Firstly, we need to find the derivative of the function \(y = \frac{2}{1+4x^2}\). Using the quotient rule, we get that the derivative \(y' = \frac{-16x}{(1+4x^2)^2}\).

Now, to find the equation of the tangent line at the point \((\frac{1}{2}, 1)\), we first need the slope, which is the value of the derivative at this point. Substituting \(x = \frac{1}{2}\) gives \(y' = -2\), so the equation of the tangent line using the point-slope form \(y – y_1 = m(x – x_1)\) is \(y - 1 = -2(x - \frac{1}{2})\), or \(y = -2x +2\).

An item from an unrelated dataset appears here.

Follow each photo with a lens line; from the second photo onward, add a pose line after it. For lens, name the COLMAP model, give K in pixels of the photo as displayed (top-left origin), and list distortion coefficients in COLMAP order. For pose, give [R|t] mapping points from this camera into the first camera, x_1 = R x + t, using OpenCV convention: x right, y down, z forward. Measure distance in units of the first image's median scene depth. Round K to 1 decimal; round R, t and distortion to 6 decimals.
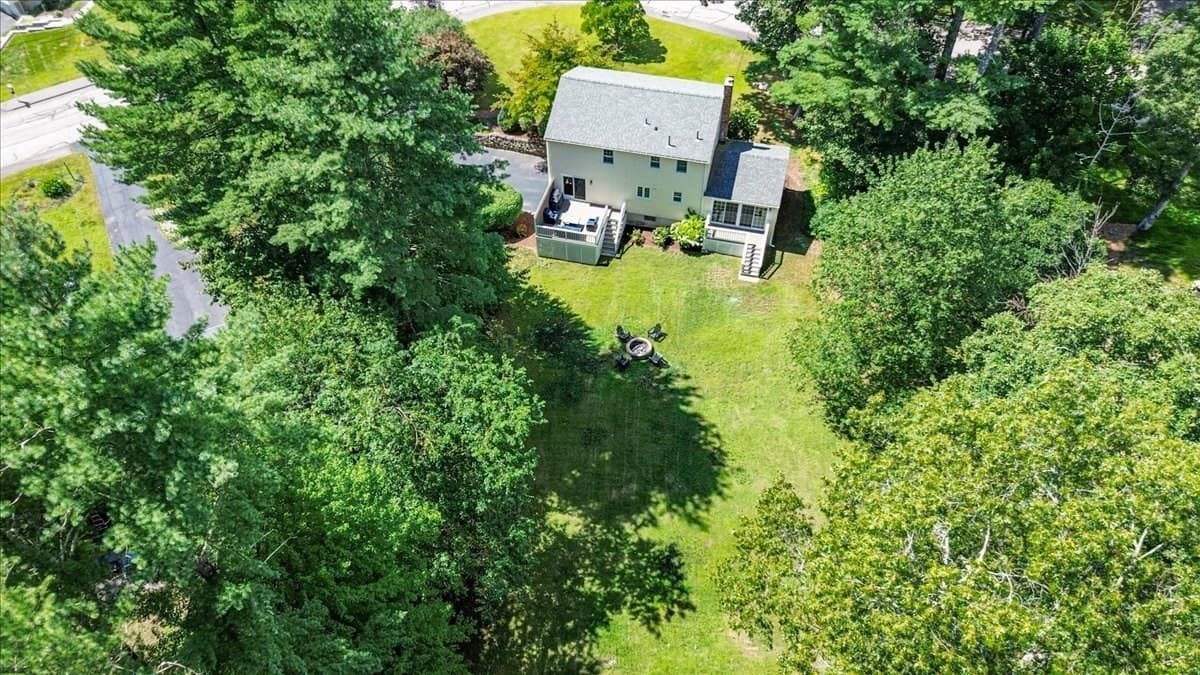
lens RADIAL K [[862.9, 0, 600.0], [0, 862.9, 337.5], [0, 0, 1]] dist [0.132699, -0.001425]
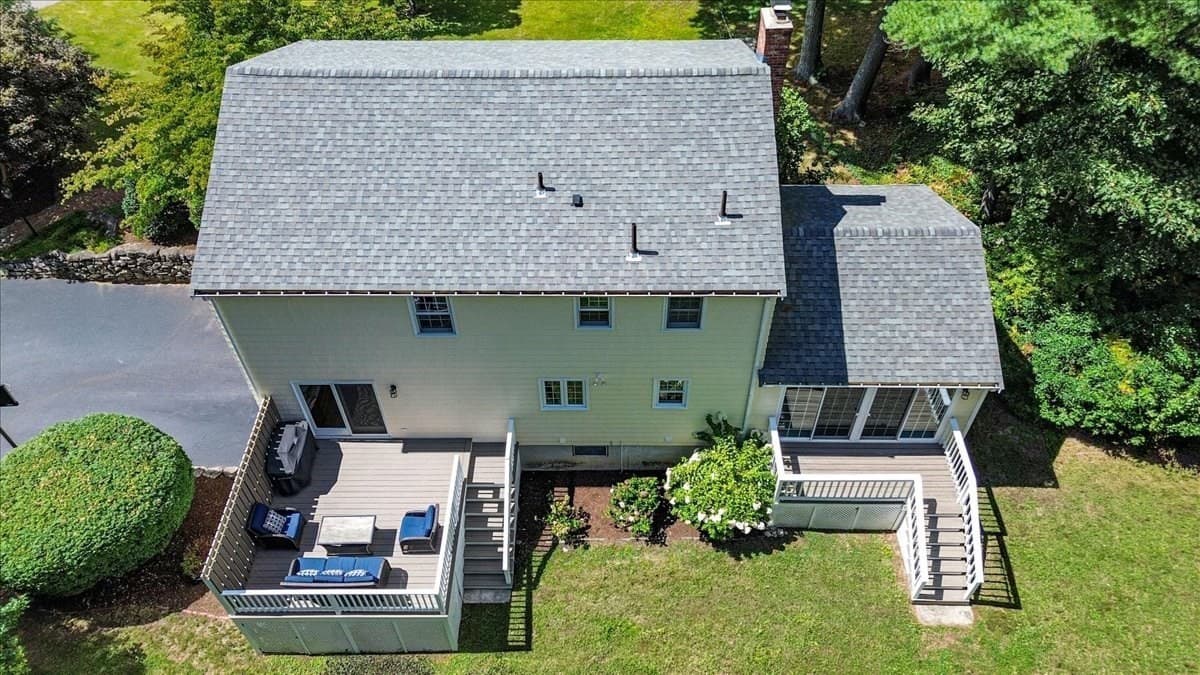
lens RADIAL K [[862.9, 0, 600.0], [0, 862.9, 337.5], [0, 0, 1]] dist [0.132699, -0.001425]
pose [[0.971821, -0.178209, 0.154288, 0.017299], [0.179880, 0.983684, 0.003175, -0.185915], [-0.152337, 0.024668, 0.988021, 0.678357]]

In this step, the definite integral is set up to give the area between the curve and the tangent line. This is achieved by integrating the absolute value of the difference between the functions over an interval. For instance, since the tangent line starts to intersect the curve \(y = \frac{2}{1+4x^2}\) when \(x < \frac{1}{2}\), then the equation for the area \(A\) is \(A = \int_{w}^{\frac{1}{2}} ((\frac{2}{1+4x^2}) - (-2x+2)) dx + \int_{\frac{1}{2}}^{z} ((-2x+2) - (\frac{2}{1+4x^2})) dx\), where \(w\) and \(z\) are the x-values for the points where the tangent line intersects the curve. These intersection points occur when \(y = \frac{2}{1+4x^2}\) equals \(y = -2x +2\), i.e., when \(\frac{2}{1+4x^2} = -2x +2\). Solving this equation for \(x\) will yield \(w\) and \(z\).

After finding the limits of integration, the definite integral can then be evaluated. Note that the exact computation depends on the values of \(w\) and \(z\), as well as some non-trivial integral evaluations involved.